I don't know why those who believe in Kurgan hypothesis, have just focussed on R1a, what about R1b? Is there any ancient sample in the Pontic- Caspian steppe with R1b-L23 (one of the main haplogroups of IE people)?
The interesting point is that Iranian Zoroastrians have R1b-L23 and no R1a.

Virtually all the Yamnaya DNA samples are R1b-L23, more specifically R1b-Z2103 in most cases, and there are several earlier ancient R1b samples of other clades in Eastern Europe, and even the earliest R1b ever found in the Villabruna cluster of Mesolithic Italy. R1b-L23 seems to have been not just present, but prevalent in the Pontic-Caspian area some 5000-6000 BP, perhaps even earlier.
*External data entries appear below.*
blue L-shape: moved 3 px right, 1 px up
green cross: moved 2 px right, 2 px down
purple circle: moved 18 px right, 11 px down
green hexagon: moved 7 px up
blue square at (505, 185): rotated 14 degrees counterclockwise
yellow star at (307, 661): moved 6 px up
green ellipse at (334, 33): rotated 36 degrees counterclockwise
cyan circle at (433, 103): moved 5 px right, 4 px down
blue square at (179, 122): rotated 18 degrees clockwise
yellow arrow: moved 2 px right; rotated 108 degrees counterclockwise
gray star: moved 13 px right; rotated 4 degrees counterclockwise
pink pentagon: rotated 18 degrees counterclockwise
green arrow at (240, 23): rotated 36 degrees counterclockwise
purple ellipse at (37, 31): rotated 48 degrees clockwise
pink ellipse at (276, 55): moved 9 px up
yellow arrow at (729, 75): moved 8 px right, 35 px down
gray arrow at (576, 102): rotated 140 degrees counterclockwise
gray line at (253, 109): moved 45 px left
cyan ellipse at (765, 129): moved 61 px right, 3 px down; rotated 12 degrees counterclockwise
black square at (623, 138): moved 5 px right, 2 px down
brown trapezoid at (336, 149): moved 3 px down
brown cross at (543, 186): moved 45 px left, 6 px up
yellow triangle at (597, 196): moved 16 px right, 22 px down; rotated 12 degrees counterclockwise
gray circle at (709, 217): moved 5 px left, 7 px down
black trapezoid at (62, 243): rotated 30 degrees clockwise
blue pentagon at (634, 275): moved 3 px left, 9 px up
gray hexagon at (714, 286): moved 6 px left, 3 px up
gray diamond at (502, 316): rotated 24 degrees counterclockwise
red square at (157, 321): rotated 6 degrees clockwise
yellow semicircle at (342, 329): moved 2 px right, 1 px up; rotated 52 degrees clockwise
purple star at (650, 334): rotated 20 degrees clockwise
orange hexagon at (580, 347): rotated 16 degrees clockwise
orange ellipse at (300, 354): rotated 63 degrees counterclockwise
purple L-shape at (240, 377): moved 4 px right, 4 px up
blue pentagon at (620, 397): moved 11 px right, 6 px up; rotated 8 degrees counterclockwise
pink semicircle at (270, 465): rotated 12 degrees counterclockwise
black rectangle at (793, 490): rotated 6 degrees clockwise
AFAIK no other Copper Age/Bronze Age culture has been found with so much R1b-L23 in its aDNA samples as the Yamnaya. And when you consider that Yamnaya-like autosomal DNA is also clearly correlated with virtually all IE-speaking peoples of the modern era and of the past, it becomes even harder for people who still cling to the virtually debunken "Anatolian hypothesis" (even Renfrew himself "refined it" to include the steppe as a "secondary homeland", lol) or to even fancier hypotheses.